Exercise goal
In the data below, reproduce everything exactly except the images.

The data
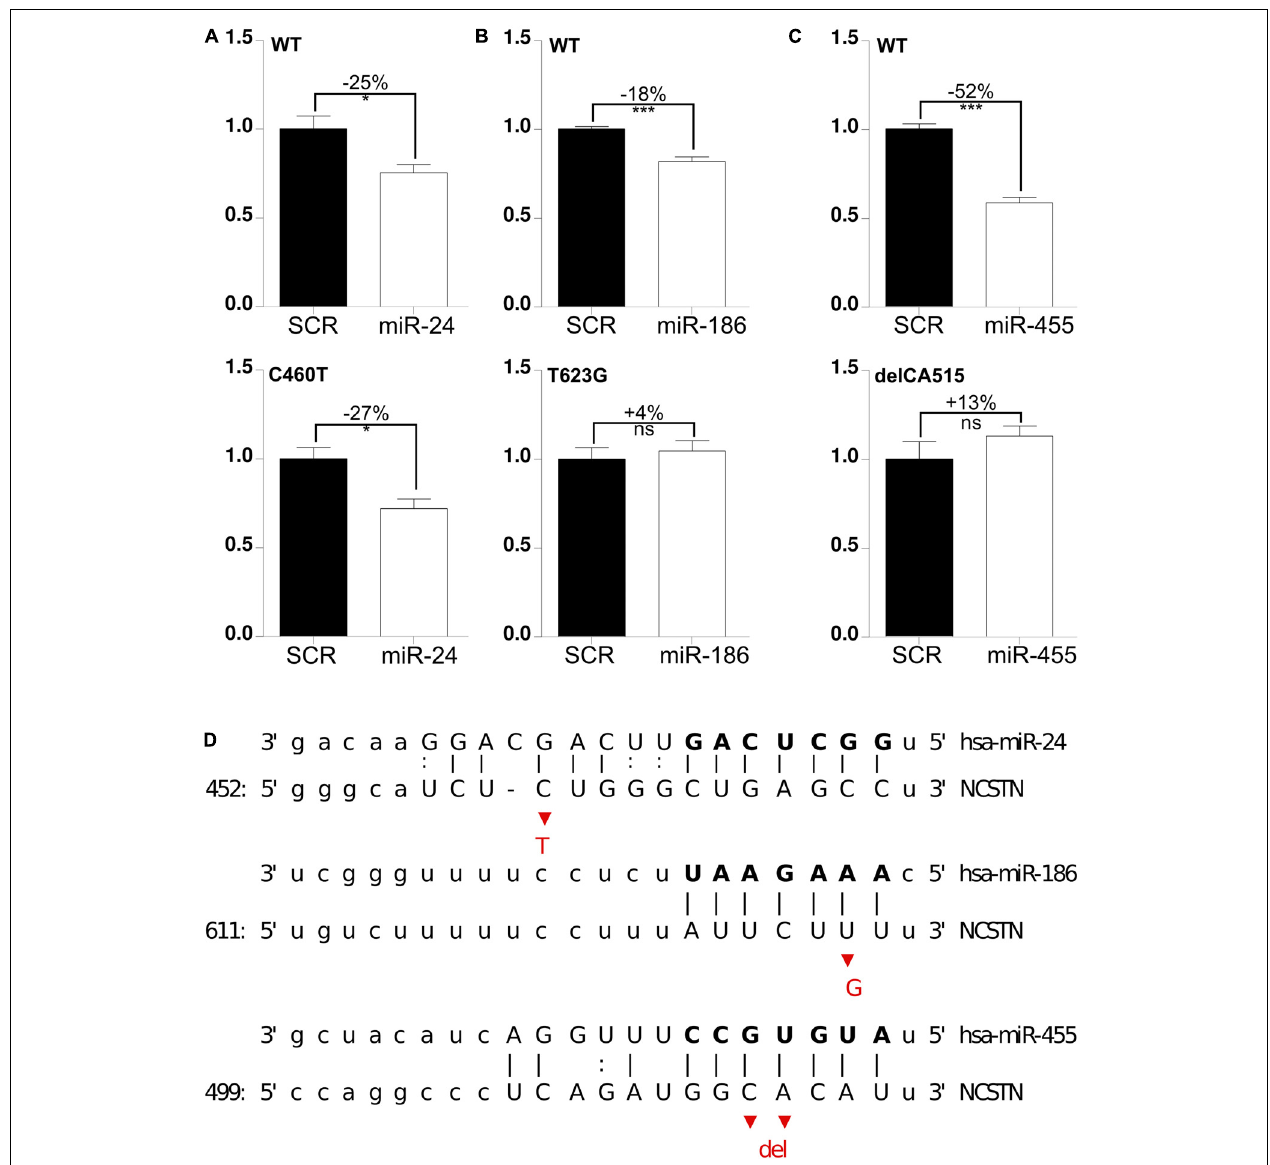
results ( n = 3, performed in triplicate) are shown. Statistical significance was assessed by Student’s paired t -test (* p < 0.05, *** p < 0.001, ns, not significant). SCR; scrambled. (D) Schematic representation of base pair matching between miRNAs and the 3 (cid:2) UTR of hNCSTN . The seed region of the miRNAs is indicated. The red bases represent the SNPs C460T (upper panel), T623G (middle panel), and delCA 515–516 (lower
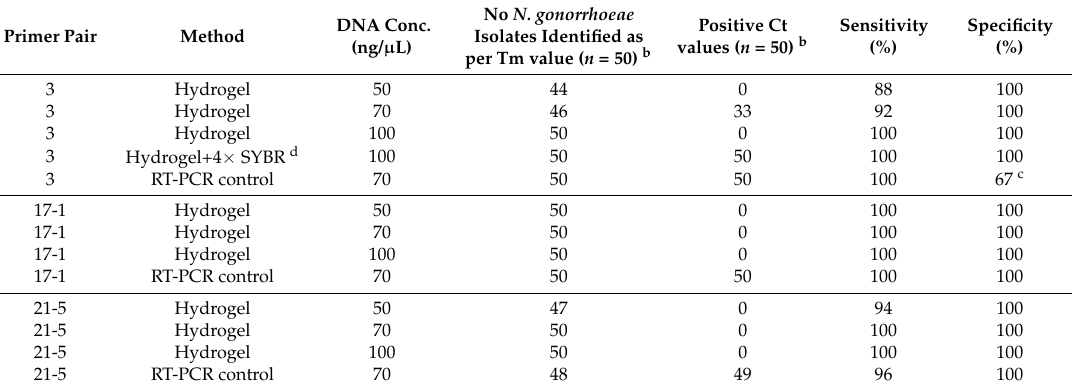
Table 5. Evaluation of hydrogel and RT-PCR methods using varying concentrations of N. gonorrhoeae DNA ( n = 50) a and diagnostic primer pairs 3, 17-1, and 21-5.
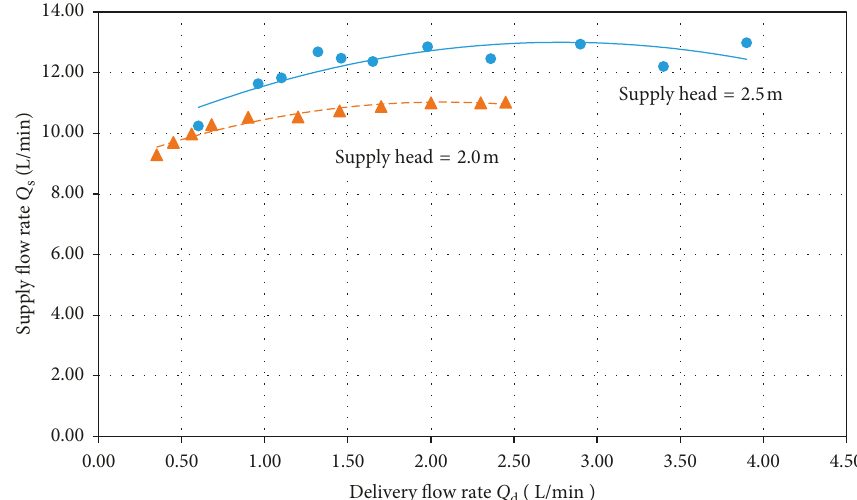
Figure 3: Supply flow rate vs. delivery flow rate at difference head, h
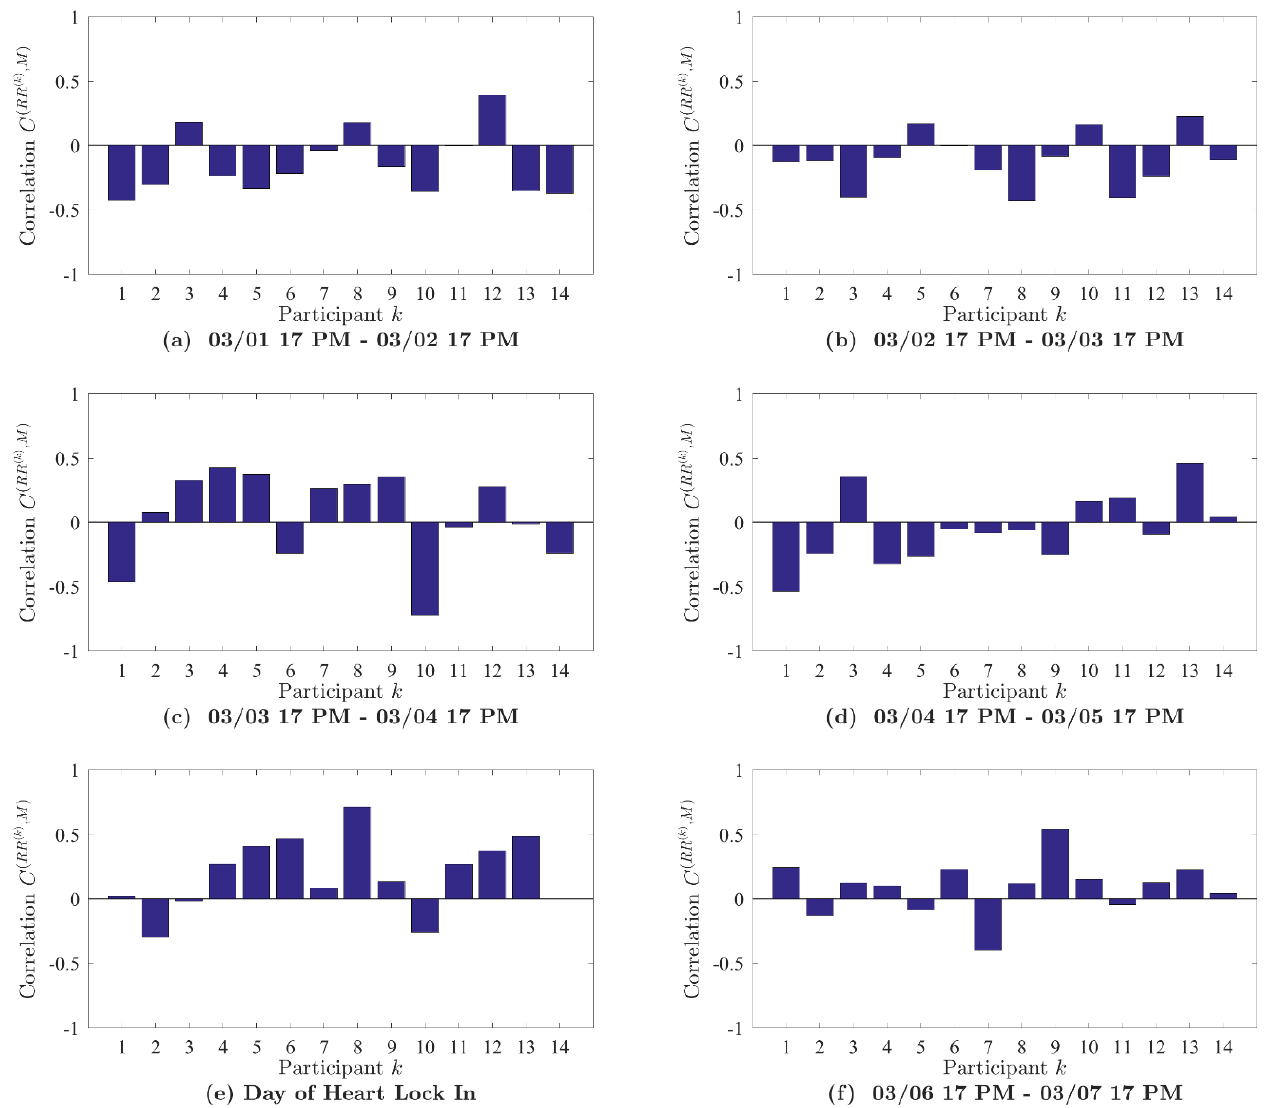
Figure A5. The results of the analysis of the LMF-HRV-synchronization for UK. Each part of the figure displays participants’ LMF-HRV-synchronization for the indicated day. Plot (e) corresponds to the day of the Heart Lock-In. Note that most of the participants’ HRV signals shifted to being positively correlated (synchronized) with LMF on the day of the Heart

Answer to this problem
results ( n = 3, performed in triplicate) are shown. Statistical significance was assessed by Student’s paired t -test (* p < 0.05, *** p < 0.001, ns, not significant). SCR; scrambled. (D) Schematic representation of base pair matching between miRNAs and the 3 (cid:2) UTR of hNCSTN . The seed region of the miRNAs is indicated. The red bases represent the SNPs C460T (upper panel), T623G (middle panel), and delCA 515–516 (lower
Table 5. Evaluation of hydrogel and RT-PCR methods using varying concentrations of N. gonorrhoeae DNA ( n = 50) a and diagnostic primer pairs 3, 17-1, and 21-5.
Figure 3: Supply flow rate vs. delivery flow rate at difference head, h
Figure A5. The results of the analysis of the LMF-HRV-synchronization for UK. Each part of the figure displays participants’ LMF-HRV-synchronization for the indicated day. Plot (e) corresponds to the day of the Heart Lock-In. Note that most of the participants’ HRV signals shifted to being positively correlated (synchronized) with LMF on the day of the Heart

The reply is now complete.